Using a rocker keypad, a cursor in the shape of a small arrow will move about the map. A dialog box will display changing latitude/longitude coordinates and the distance from the current location. This is useful for finding approximate distances to nearby locations. For example, from our location in Springfield, Oregon, scrolling the cursor north up I-5, the arrow is placed on downtown Portland, Oregon. It gives a distance of 103.5 miles. Distance is “as the crow flies”, which appears accurate in this example because the driving distance is approximately 110 miles. It also shows that its direction is 7° north, and provides Portland’s latitude/longitude coordinates.
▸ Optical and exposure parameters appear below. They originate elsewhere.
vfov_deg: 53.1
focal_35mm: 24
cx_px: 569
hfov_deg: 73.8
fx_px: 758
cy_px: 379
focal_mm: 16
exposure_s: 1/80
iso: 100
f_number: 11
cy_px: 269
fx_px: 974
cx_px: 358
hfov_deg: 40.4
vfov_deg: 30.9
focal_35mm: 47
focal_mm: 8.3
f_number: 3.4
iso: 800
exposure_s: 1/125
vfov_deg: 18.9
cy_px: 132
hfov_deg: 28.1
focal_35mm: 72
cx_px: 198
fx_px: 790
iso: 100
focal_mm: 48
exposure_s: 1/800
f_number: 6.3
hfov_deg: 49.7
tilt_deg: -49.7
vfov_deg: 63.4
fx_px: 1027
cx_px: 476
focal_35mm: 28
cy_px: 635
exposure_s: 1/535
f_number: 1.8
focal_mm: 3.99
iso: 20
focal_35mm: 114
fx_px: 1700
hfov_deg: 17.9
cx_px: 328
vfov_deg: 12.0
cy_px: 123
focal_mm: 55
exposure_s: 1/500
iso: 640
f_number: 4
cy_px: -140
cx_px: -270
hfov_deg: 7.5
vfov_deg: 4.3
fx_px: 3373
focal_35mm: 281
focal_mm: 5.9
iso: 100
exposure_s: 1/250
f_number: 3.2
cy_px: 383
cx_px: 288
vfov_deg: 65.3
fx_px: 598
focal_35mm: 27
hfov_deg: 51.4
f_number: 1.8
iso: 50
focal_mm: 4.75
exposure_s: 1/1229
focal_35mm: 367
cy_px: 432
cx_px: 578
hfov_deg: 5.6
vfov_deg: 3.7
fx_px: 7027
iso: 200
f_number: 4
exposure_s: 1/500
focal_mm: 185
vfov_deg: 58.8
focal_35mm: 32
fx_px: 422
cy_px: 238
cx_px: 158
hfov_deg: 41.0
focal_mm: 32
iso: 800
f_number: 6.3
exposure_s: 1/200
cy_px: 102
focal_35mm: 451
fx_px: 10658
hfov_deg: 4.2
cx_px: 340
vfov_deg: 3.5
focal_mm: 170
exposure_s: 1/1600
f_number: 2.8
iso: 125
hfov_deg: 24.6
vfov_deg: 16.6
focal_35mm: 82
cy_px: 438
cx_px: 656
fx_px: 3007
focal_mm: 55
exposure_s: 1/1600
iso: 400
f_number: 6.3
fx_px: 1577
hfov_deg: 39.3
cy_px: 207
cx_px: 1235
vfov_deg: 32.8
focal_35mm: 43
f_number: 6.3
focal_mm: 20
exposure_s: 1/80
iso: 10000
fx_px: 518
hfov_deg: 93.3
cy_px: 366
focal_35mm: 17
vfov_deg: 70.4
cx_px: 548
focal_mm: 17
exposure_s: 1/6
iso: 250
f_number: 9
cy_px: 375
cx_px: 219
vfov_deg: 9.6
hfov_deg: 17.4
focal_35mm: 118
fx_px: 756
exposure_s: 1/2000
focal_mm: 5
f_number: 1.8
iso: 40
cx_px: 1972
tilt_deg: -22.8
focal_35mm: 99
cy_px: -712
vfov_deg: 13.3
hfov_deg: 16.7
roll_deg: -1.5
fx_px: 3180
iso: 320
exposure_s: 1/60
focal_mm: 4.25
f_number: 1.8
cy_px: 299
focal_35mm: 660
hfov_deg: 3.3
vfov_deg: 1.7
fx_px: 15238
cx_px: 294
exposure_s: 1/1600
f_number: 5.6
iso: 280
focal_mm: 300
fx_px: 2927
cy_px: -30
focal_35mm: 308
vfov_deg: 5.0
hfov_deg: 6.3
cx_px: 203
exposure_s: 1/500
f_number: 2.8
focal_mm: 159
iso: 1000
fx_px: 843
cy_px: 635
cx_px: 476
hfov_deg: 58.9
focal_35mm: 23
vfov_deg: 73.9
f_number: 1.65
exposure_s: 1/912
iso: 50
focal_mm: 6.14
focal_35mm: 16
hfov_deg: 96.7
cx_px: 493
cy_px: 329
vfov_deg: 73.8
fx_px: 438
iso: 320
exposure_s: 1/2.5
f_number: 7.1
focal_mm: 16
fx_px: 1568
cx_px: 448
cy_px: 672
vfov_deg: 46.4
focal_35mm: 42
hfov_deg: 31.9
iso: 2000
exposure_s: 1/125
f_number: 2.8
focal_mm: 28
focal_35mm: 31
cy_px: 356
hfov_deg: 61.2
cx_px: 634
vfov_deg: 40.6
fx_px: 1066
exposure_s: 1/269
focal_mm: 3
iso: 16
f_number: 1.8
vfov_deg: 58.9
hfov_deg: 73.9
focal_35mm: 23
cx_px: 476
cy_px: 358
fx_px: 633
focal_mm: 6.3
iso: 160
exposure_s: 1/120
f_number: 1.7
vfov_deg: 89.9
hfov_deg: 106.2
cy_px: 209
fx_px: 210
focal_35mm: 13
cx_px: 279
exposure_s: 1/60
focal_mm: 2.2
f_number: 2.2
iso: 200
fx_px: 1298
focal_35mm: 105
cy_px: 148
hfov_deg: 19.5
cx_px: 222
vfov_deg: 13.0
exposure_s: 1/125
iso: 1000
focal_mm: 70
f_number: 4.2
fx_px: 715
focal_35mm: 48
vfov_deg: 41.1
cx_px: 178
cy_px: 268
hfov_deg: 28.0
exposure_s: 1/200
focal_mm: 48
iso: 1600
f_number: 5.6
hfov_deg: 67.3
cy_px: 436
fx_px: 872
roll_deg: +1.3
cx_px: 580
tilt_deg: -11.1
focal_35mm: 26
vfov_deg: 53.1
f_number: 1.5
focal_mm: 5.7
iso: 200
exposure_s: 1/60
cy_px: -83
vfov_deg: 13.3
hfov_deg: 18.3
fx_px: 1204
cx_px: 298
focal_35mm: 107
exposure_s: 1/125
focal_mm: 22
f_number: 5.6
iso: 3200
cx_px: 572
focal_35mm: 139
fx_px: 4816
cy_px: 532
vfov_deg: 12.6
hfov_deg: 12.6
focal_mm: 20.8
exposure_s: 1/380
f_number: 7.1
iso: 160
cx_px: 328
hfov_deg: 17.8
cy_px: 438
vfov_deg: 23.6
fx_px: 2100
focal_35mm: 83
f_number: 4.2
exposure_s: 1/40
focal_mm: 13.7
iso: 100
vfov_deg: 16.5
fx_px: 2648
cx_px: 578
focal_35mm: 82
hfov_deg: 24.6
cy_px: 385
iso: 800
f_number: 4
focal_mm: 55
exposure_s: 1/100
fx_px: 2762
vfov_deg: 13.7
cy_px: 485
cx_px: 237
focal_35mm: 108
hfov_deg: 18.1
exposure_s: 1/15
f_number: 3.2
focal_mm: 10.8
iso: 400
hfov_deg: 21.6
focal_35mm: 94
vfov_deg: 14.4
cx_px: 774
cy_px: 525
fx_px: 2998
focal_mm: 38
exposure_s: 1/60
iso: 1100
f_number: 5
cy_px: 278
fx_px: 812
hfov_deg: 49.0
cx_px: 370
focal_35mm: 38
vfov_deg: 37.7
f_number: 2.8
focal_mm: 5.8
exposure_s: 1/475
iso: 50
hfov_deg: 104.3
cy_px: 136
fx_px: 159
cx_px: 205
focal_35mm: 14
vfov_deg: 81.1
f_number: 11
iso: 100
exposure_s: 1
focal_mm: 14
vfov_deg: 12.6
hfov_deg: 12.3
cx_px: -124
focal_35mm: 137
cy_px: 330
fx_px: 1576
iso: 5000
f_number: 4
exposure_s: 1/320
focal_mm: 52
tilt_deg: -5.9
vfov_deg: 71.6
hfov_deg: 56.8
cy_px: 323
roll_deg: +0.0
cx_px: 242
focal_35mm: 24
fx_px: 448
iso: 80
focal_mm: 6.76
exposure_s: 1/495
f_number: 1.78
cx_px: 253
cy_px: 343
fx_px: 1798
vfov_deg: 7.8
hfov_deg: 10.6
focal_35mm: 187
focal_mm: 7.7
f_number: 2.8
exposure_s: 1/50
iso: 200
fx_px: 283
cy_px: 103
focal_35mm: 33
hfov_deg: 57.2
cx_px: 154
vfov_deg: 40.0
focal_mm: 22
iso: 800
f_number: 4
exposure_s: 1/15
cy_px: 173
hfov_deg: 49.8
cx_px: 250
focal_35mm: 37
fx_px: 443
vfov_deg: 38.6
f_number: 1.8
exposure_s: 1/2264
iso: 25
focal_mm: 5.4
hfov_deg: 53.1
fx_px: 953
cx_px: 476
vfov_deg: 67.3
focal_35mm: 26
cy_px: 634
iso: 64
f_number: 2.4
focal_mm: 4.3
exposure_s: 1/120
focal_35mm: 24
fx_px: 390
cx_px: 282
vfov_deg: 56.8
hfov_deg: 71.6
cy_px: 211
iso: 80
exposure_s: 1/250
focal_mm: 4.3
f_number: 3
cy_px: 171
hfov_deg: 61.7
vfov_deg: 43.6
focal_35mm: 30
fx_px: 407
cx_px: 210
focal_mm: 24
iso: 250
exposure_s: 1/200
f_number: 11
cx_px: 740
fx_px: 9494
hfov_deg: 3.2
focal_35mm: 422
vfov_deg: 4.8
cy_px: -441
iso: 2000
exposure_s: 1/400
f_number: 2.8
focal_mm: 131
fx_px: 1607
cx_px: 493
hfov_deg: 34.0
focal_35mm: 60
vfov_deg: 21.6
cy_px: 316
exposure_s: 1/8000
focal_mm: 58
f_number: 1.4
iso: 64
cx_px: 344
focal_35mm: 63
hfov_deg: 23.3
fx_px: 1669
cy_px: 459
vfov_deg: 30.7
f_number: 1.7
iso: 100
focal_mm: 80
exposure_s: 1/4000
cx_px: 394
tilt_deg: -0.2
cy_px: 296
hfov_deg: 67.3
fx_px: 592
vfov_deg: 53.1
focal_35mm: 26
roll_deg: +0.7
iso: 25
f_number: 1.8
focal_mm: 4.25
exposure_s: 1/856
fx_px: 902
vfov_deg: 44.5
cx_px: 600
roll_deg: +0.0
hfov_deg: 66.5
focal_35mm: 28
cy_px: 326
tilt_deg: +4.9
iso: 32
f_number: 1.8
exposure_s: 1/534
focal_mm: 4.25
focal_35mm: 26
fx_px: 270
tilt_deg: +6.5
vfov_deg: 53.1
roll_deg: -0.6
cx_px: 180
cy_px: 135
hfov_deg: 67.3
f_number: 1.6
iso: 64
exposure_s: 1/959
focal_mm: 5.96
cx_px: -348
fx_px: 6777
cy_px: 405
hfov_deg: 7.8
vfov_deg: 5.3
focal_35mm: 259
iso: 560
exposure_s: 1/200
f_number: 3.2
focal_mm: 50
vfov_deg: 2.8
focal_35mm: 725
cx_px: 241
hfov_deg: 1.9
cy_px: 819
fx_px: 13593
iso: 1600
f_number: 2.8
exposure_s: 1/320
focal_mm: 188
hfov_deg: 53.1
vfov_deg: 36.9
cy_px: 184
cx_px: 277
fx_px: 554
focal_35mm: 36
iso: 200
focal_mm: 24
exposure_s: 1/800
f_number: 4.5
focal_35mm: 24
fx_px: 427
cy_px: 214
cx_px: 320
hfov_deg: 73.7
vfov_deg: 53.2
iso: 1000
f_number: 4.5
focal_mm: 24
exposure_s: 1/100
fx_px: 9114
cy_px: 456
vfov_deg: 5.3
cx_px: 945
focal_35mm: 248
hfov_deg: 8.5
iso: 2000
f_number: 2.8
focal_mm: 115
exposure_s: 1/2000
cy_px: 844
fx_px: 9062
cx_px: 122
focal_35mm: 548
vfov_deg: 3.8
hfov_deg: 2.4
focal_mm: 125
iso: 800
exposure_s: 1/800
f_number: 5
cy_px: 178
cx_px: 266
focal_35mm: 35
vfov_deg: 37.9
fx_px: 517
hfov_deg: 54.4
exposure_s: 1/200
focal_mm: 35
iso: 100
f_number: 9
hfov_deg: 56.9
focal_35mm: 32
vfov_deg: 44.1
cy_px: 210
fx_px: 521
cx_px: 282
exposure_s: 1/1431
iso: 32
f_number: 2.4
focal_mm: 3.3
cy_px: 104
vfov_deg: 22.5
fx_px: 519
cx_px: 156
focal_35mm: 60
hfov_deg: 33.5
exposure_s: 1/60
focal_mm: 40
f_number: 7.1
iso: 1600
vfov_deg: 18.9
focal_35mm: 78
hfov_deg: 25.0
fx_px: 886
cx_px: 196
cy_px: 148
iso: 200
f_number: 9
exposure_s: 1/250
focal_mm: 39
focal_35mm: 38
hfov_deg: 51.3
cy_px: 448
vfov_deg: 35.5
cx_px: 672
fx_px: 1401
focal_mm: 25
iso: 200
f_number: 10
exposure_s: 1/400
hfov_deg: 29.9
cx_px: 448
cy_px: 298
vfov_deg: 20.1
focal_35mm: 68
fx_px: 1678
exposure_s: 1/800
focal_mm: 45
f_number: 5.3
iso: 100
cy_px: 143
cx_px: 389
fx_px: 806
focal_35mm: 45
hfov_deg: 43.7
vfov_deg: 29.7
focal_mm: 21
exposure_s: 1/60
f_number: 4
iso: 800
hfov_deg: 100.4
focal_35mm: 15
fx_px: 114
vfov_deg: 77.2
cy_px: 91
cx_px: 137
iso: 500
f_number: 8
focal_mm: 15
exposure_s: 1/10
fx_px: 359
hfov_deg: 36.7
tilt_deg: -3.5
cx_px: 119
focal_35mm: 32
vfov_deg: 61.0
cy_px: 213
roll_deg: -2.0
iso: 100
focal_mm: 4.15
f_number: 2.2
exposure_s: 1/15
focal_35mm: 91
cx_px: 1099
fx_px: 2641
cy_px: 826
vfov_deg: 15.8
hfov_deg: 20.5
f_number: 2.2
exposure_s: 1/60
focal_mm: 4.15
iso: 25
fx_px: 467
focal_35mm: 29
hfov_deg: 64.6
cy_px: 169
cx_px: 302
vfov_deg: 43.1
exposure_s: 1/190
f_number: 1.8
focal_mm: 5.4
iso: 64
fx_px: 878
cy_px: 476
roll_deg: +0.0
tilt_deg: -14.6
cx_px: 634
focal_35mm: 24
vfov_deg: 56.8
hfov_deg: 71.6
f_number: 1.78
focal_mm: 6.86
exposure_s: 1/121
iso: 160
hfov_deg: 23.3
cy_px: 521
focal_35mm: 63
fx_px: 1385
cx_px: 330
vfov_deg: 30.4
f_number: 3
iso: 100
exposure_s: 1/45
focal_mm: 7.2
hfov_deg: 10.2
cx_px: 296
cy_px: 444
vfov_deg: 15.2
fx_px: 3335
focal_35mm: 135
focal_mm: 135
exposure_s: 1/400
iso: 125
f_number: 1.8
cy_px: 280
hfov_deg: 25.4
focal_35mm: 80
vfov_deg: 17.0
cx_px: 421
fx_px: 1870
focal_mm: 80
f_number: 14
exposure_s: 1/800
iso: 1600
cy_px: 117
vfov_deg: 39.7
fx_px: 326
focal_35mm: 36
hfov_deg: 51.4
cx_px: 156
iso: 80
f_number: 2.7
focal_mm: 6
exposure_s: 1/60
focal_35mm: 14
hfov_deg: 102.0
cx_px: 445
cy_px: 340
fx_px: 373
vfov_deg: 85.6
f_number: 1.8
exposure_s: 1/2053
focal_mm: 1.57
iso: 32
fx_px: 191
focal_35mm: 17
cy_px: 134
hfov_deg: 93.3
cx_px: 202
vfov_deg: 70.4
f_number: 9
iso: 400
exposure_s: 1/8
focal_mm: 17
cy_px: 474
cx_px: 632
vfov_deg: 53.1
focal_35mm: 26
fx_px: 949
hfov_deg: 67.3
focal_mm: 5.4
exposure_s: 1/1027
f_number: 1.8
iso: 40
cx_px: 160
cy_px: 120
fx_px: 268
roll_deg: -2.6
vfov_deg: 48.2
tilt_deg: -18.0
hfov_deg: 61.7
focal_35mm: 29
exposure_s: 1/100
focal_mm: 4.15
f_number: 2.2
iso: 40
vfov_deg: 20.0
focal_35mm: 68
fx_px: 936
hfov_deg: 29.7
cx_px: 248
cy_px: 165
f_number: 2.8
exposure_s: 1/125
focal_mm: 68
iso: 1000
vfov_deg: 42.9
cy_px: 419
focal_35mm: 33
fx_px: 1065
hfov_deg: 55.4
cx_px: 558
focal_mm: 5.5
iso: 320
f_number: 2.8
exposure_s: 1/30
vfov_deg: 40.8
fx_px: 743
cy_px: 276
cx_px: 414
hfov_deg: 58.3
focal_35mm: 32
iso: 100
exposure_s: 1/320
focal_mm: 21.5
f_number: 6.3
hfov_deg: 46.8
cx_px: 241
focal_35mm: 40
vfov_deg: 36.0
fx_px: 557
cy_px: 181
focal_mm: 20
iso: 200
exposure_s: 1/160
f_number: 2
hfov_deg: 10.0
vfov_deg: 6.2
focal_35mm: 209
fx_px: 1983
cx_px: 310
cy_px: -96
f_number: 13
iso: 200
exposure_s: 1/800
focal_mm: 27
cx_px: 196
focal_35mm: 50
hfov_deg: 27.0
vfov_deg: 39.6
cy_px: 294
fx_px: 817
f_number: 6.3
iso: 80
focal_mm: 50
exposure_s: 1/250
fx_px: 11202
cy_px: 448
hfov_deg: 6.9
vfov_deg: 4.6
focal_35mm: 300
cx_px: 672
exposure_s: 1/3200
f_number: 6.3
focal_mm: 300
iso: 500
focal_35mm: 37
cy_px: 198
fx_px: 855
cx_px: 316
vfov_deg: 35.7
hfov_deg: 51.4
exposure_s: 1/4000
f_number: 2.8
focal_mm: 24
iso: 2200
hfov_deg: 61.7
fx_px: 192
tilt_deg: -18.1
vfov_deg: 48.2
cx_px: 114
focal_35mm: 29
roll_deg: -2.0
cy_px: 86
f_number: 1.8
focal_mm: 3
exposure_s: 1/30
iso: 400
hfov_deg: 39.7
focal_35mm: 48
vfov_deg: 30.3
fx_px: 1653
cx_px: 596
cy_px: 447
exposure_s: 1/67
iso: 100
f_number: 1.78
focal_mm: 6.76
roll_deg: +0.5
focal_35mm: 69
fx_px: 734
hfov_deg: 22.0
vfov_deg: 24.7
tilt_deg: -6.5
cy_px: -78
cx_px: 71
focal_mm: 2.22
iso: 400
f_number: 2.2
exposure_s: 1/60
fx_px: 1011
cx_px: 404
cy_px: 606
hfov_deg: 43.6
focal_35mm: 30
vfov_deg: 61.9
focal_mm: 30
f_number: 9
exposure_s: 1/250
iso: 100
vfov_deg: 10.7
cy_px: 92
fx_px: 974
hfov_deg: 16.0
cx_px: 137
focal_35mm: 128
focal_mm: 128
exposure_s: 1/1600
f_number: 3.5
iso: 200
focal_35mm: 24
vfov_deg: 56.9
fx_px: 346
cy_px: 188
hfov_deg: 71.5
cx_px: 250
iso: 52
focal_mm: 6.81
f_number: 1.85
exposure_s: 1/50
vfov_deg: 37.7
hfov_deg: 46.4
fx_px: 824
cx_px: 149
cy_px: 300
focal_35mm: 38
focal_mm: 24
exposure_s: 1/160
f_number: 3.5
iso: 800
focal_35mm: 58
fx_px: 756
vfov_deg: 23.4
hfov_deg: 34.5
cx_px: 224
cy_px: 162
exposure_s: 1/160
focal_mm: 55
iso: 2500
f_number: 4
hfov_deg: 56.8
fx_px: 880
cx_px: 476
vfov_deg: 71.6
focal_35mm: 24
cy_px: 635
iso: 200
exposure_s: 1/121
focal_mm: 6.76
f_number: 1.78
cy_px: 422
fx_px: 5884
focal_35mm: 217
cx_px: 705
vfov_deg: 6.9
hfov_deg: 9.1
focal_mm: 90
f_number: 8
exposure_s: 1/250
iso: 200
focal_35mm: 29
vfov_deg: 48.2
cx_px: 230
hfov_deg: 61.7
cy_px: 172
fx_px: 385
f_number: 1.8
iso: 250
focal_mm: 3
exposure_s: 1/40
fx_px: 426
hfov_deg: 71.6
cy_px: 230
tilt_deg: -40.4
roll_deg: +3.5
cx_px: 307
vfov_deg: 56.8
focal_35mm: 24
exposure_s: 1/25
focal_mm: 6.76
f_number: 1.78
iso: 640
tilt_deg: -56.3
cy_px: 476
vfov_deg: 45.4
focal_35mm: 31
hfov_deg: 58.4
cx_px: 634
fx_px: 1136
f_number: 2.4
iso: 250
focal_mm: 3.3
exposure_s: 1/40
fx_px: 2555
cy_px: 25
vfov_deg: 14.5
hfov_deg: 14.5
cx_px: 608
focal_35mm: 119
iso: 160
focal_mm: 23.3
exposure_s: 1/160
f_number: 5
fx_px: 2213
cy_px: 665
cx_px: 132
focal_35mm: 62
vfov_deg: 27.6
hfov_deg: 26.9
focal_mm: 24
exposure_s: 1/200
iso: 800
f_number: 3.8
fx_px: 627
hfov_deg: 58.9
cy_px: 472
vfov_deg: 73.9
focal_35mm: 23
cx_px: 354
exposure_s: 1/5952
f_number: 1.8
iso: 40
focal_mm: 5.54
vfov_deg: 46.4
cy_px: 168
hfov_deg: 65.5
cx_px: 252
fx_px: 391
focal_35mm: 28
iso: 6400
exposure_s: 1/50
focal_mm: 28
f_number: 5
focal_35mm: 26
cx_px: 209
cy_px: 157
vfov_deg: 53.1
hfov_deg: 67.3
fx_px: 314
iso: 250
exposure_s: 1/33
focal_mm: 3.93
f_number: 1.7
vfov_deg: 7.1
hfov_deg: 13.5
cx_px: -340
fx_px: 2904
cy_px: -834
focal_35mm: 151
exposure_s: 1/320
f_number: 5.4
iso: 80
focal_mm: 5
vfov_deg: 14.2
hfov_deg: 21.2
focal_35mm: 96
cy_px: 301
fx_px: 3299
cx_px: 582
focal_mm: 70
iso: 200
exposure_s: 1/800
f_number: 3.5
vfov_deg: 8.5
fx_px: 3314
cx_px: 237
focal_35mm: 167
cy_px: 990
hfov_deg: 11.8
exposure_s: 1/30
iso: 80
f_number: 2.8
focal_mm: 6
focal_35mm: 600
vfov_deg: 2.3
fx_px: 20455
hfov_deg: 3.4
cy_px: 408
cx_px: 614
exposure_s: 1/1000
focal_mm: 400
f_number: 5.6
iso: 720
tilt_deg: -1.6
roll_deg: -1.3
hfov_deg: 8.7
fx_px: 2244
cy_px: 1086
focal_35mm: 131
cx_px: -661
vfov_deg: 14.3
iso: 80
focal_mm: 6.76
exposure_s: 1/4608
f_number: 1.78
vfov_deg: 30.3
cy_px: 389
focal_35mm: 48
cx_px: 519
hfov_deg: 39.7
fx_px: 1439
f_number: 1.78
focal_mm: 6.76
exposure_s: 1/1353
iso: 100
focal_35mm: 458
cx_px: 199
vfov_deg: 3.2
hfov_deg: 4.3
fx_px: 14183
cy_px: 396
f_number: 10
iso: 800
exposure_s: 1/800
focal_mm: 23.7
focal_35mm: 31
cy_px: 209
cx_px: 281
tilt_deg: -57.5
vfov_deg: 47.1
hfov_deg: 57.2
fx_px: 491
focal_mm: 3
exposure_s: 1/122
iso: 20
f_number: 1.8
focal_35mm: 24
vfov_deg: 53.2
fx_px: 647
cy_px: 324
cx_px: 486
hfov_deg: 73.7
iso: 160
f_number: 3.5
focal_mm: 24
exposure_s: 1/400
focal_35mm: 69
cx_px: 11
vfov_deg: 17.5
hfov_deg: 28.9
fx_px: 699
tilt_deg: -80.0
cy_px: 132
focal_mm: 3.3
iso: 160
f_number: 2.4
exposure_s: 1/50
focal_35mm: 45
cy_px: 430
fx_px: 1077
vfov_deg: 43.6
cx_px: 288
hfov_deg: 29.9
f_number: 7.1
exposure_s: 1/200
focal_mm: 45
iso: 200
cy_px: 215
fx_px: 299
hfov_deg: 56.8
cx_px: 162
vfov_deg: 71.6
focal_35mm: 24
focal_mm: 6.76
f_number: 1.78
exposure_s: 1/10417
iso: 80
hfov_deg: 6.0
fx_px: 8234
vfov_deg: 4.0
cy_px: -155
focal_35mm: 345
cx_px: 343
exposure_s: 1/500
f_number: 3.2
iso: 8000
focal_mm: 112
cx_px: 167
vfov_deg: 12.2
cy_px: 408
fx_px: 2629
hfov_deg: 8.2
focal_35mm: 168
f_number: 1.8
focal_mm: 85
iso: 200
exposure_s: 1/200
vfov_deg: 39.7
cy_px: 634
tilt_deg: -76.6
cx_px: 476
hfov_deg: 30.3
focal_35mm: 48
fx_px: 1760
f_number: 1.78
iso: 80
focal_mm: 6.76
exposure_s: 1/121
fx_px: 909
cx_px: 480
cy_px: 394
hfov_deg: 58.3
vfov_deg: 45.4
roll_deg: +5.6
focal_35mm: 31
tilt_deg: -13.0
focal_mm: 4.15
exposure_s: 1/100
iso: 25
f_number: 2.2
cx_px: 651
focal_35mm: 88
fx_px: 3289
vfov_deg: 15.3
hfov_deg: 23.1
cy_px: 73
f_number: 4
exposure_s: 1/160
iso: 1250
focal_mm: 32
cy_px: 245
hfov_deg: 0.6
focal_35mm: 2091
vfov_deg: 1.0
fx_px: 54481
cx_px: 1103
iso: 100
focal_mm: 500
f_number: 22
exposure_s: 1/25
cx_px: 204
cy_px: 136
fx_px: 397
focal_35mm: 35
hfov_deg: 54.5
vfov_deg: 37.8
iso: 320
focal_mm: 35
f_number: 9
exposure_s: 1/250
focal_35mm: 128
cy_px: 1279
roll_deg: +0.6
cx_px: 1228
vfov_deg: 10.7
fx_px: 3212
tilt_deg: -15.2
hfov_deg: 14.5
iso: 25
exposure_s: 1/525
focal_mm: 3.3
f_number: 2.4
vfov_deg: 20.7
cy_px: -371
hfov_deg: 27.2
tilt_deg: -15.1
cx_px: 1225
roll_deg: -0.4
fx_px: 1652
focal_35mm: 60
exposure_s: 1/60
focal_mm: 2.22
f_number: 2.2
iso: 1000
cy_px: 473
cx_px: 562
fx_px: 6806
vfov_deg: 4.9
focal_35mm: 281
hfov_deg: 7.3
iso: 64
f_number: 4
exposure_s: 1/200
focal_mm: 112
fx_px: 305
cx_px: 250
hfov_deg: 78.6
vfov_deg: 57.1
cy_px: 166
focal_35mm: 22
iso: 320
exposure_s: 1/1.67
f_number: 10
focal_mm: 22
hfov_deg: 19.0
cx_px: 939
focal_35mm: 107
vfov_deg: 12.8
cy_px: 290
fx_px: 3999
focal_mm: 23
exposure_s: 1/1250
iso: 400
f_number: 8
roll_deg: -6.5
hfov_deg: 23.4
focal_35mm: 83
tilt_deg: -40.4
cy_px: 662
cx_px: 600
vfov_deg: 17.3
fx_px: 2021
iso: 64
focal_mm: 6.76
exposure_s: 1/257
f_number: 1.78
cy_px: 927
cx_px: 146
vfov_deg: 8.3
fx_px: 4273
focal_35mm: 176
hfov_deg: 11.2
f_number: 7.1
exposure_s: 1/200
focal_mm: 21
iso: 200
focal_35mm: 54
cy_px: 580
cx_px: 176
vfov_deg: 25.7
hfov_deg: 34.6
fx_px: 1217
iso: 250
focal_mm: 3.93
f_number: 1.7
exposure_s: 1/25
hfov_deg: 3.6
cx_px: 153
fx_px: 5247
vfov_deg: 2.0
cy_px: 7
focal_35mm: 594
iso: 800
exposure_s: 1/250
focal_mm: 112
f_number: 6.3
We now have the option to save this destination as a Waypoint.
Note: GPS navigation displayed distances are straight-line as the crow flies. Unless flying or sailing, mileage has to be increased to estimate actual distance traveled on the ground.
One of the primary functions of using GPS is traveling to waypoints. A waypoint (WP), is a selected point of interest location that is stored in the receiver’s memory. The receiver provides useful information on the traveling status to and from waypoints. This includes the distance traveled, distance needed to go, and the estimated time of arrival based upon the current speed. Navigation is simplified further with a provided compass bearing and pointer arrow showing the direction needed to travel to reach the selected waypoint.